Step 6: Self-Hosting Models with vLLM

If you prefer to run your own models instead of using an external API, you can deploy a model server using VLLMAppEnvironment. This provides an OpenAI-compatible endpoint within your Flyte cluster.

from flyteplugins.vllm import VLLMAppEnvironment

vllm_app = VLLMAppEnvironment(
name="llama-3-server",
model_hf_path="meta-llama/Meta-Llama-3-8B-Instruct",
model_id="llama3",
resources=flyte.Resources(cpu="4", memory="16Gi", gpu="L40s:1"),
stream_model=True, # Stream model weights directly to GPU
)

# You can now use vllm_app.url in your agent tasks to call your local model

Complete Working Example

Combining these pieces, you have a robust, observable, and human-governed AI agent:

import flyte
import flyteplugins.hitl as hitl
from flyteplugins.anthropic import function_tool, run_agent

agent_env = flyte.TaskEnvironment(
name="deep-research",
image=flyte.Image.from_debian_base(python_version=(3, 12)),
depends_on=[hitl.env],
)

@agent_env.task
async def get_data(query: str) -> str:
"""Fetch data for research."""
return f"Data for {query}: Flyte simplifies AI orchestration."

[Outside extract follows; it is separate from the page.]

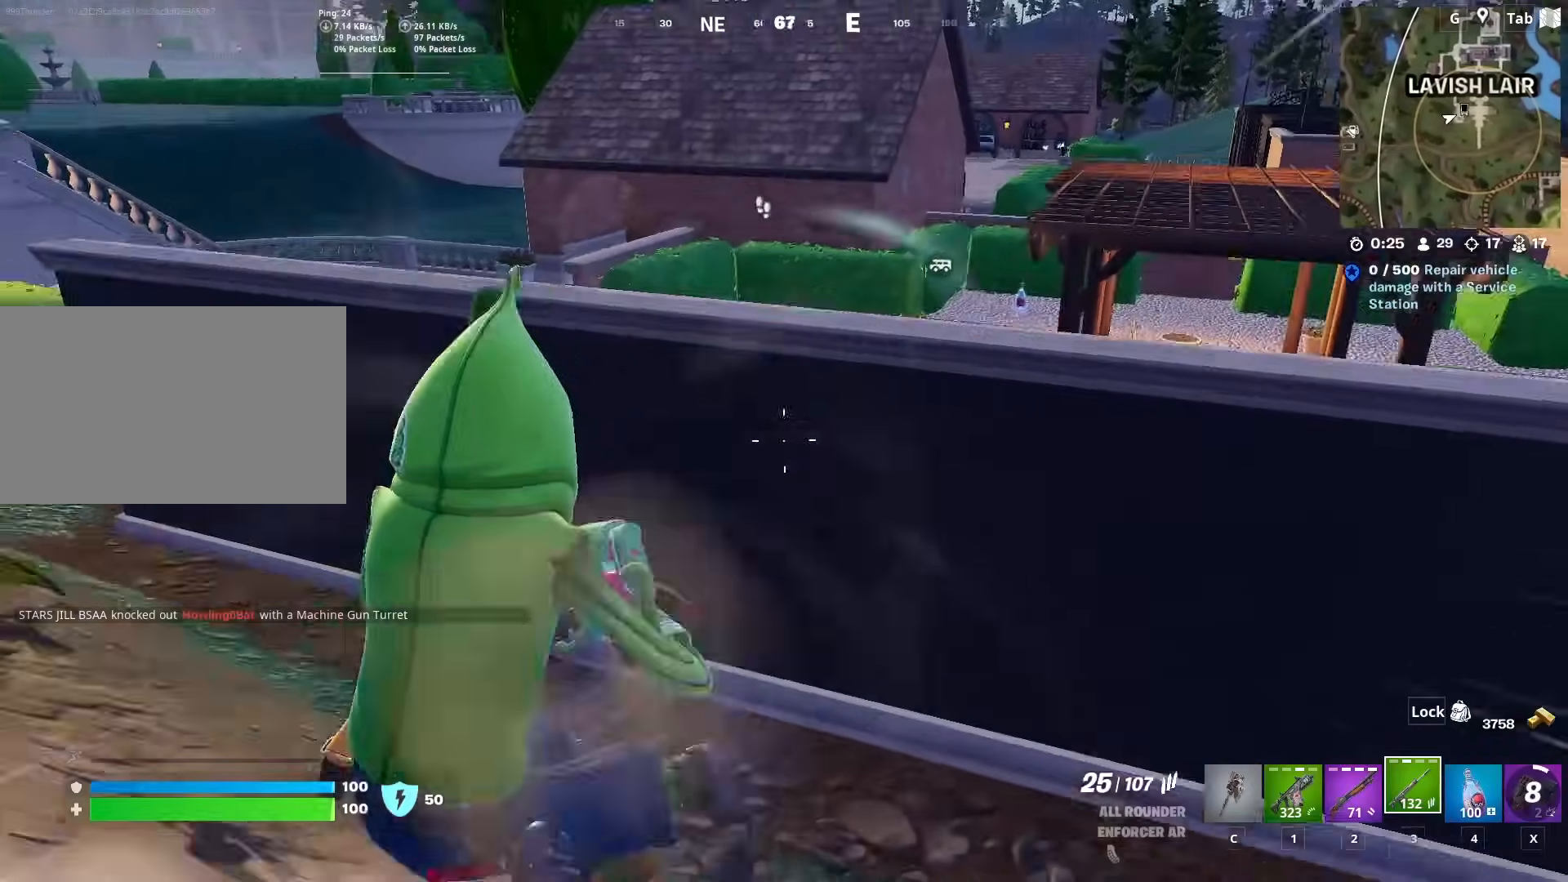
{"keys": ["w"], "mouse": [], "mouse_move": "up", "events": [[150, "space", "up"]]}
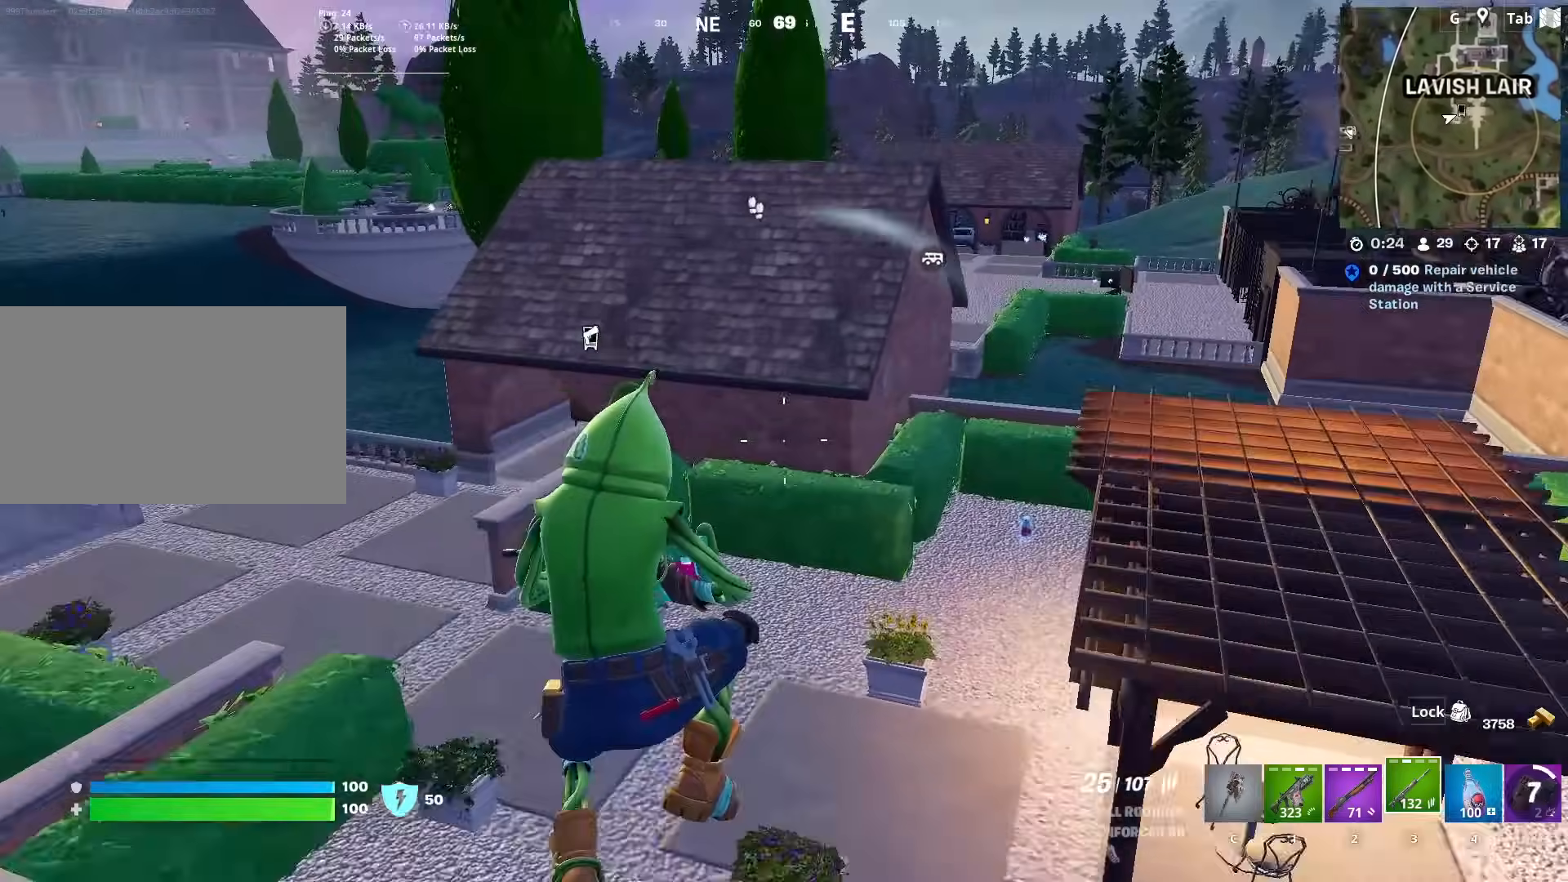
{"keys": ["2", "w"], "mouse": [], "mouse_move": "right", "events": [[17, "a", "down"], [384, "a", "up"], [484, "2", "down"]]}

@agent_env.task(report=True)
async def run_research(topic: str) -> str:
# Grouping for UI observability
with flyte.group("Agent Execution"):
report = await run_agent(
prompt=f"Research {topic}",
tools=[function_tool(get_data)],
)

# Human-in-the-loop gate
event = await hitl.new_event.aio(
"review",
data_type=str,
prompt="Edit the report if needed:"
)
final_report = await event.wait.aio()

return final_report

Next Steps

  • Observability: Use @flyte.trace on internal Python functions to see detailed execution traces alongside your agent's tool calls in the Flyte UI.
  • Multi-Agent: Create multiple run_agent tasks that call each other or share tools to build complex multi-agent systems.
  • Scaling: Use VLLMAppEnvironment with flyte.app.Scaling to automatically scale your model servers based on demand.